EXAMINER: With acting and life experience and now you’re a father. What do you tell your kids?
ER: Well, at the moment, because my kids are like two and a half and eight months, people keep asking what’s enough? You could do real magic. What could it do? And I would just love the capacity just to just quick sleep spell. Just something, like encourage Luke my youngest, just to sleep through the night. Please. Or a nappy changing spell or something. But…., I think at the moment really, it’s not about what we teach them. But a bit about what they’ve taught me.

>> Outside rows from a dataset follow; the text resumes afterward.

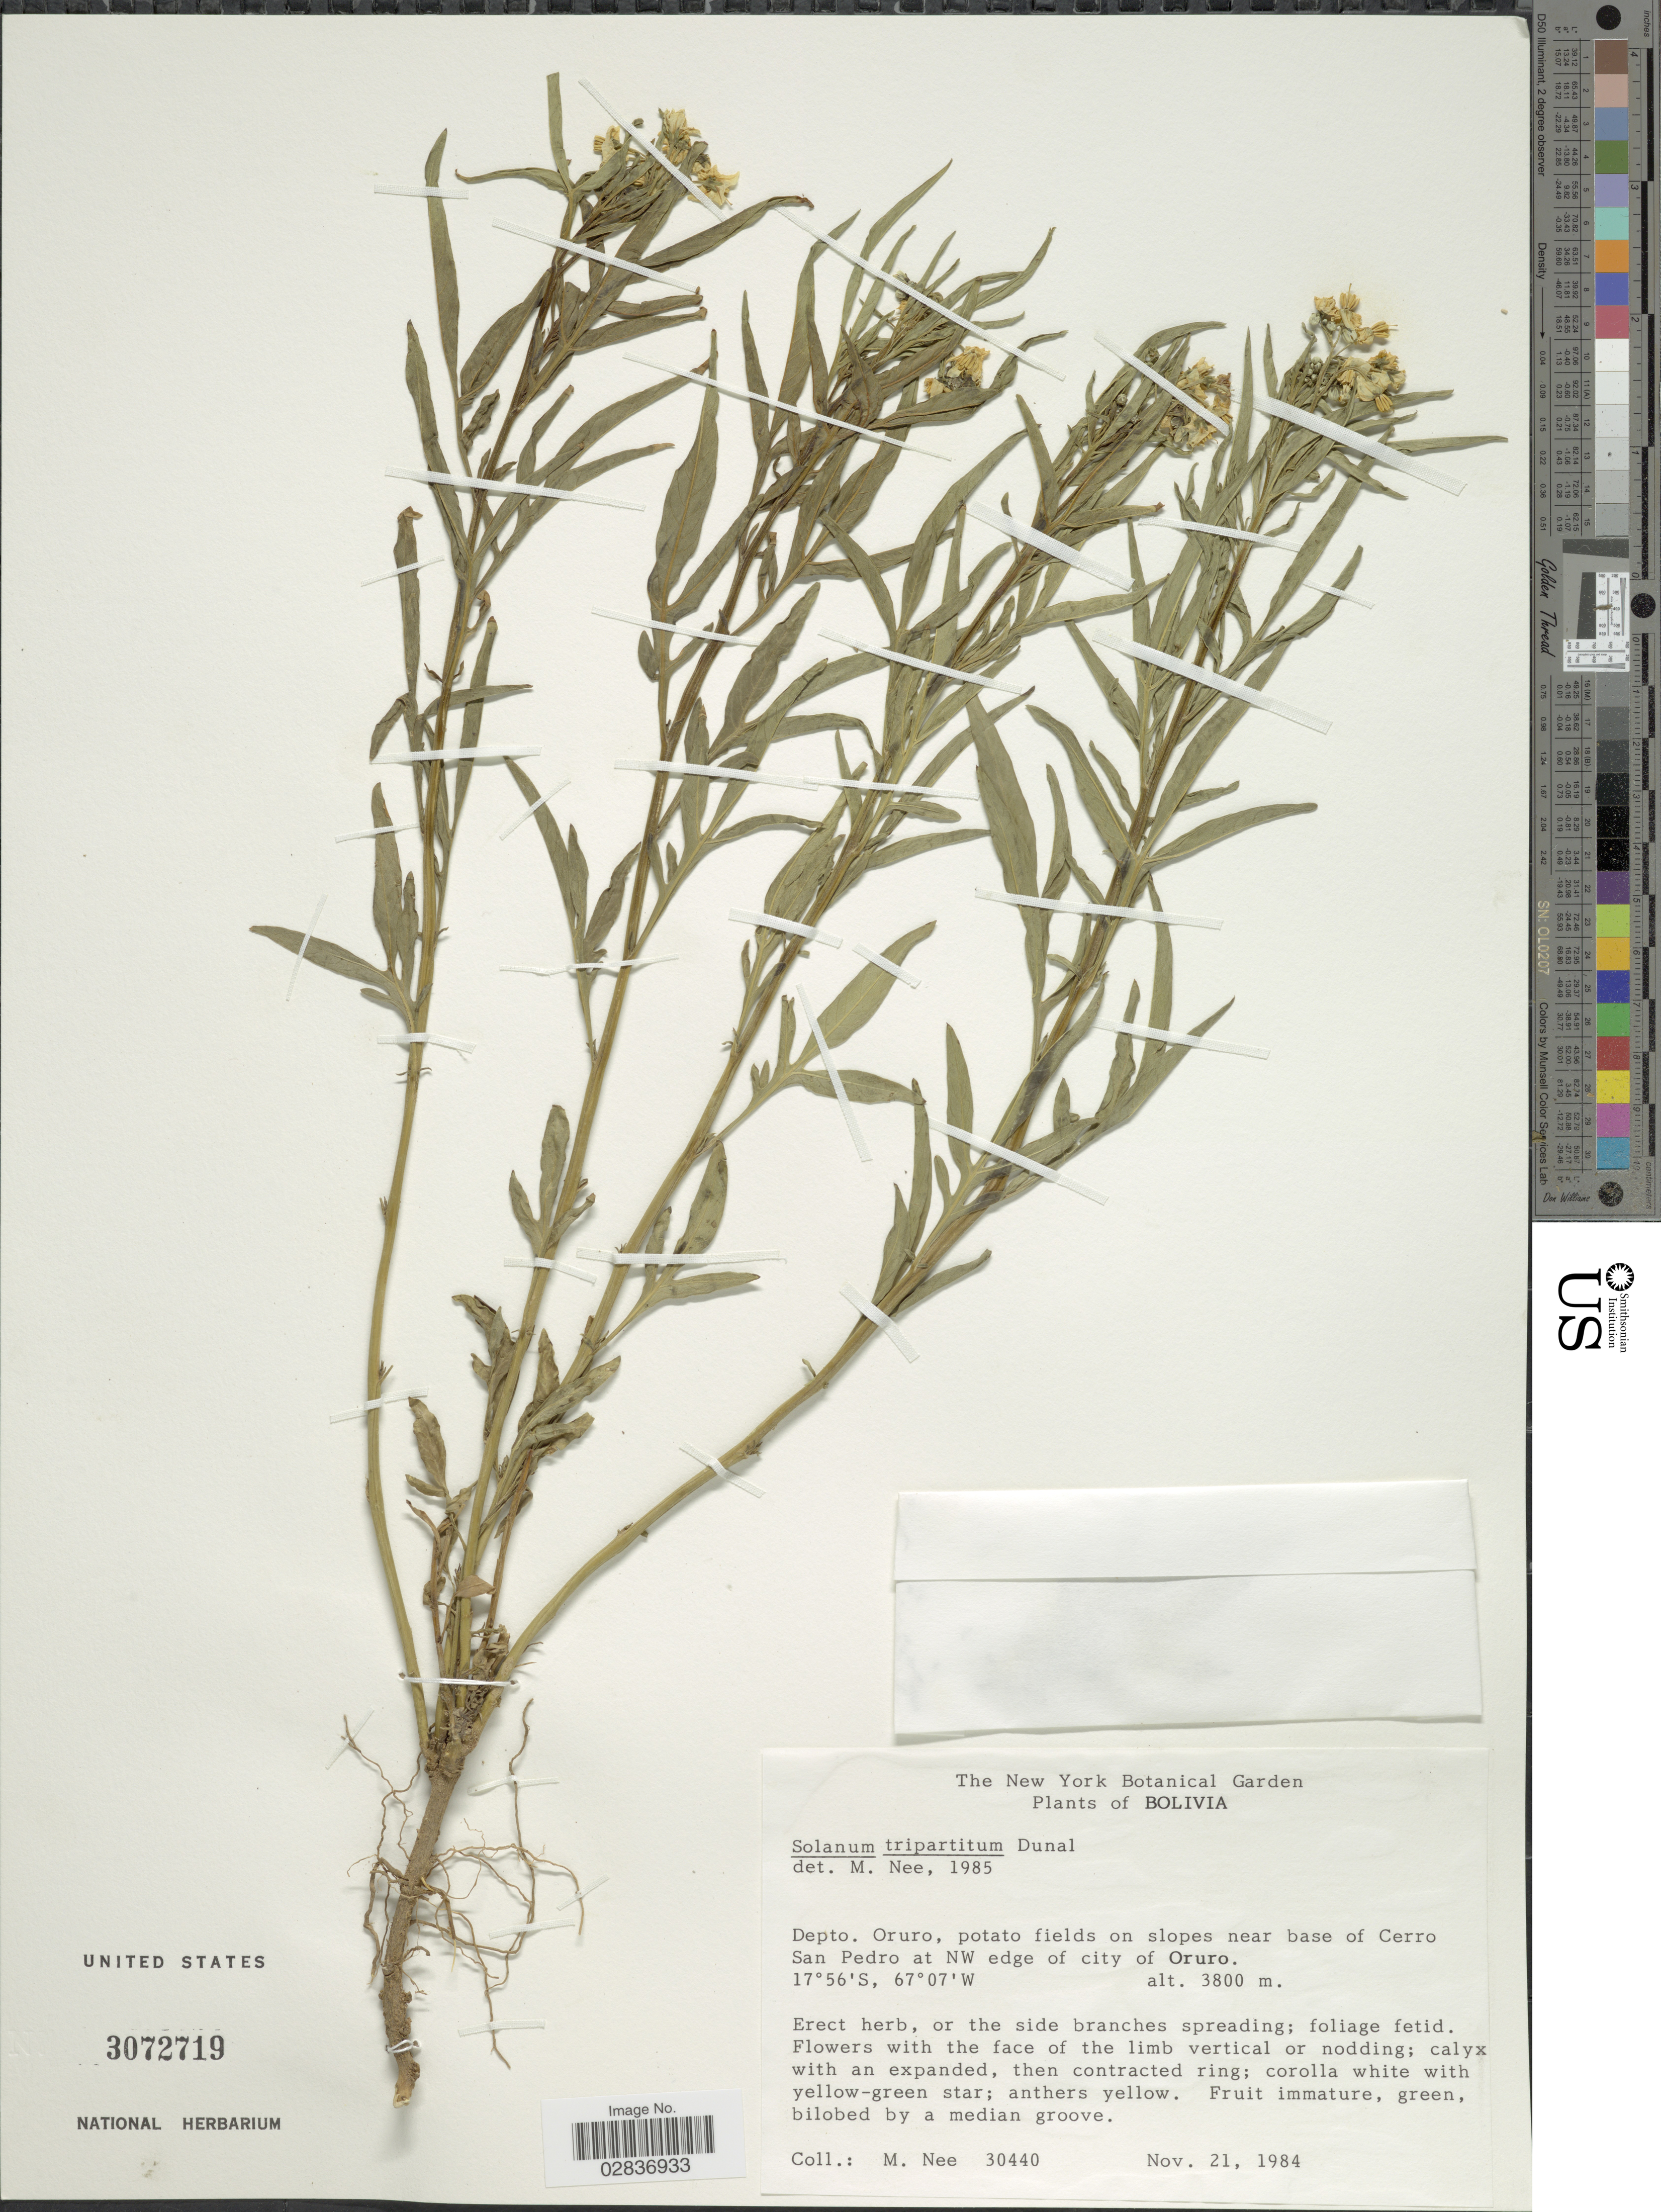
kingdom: Plantae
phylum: Tracheophyta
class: Magnoliopsida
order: Solanales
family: Solanaceae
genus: Solanum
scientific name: Solanum tripartitum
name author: Dunal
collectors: M. Nee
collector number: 30440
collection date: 1984-11-21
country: Bolivia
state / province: Oruro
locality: Depto. Oruro, potato fields on slopes near base of Cerro San Pedro at NW edge of city of Oruro.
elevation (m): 3800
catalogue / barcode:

Like it’s just every day you learn something new and you have to sort of try and navigate a new path. But also, it’s that old actor’s cliché, when you started out acting, you never think you’re going to work again and it’s all about the next job and can you get the next job until you retain employment and all that sort of thing. And suddenly when you have a family, it’s like, do I really want to go to this part of the world? How good is the script, you know, am I willing to up-heave my wife and my children’s life? And is my wife willing to read the script and her opinion? In order that we all shift together and move together. So that’s been quite sort of life changing.
EXAMINER: What have your children taught you?
ER: They teach me about how to be patient because I’m like the least and it’s really interesting. I realize I’m the least patient, but also, they just open up like a part of your heart that perhaps you hadn’t had access before.
EXAMINER: What was your reaction when you heard the first time John’s character speech about good and bad and right and wrong, good and evil? It’s pretty striking parallels you can imagine and if so, what was your reaction?
ER: It’s a mixture, that it’s not as simple as black and white. That the use of charm, the use of seemingly rational arguments to manipulate. Yeah, it is extraordinary.
– END
Slated for release on November 16, 2018, the film will be distributed worldwide in 2D and 3D in select theatres and IMAX by Warner Bros. Pictures, a Warner Bros. Entertainment Company.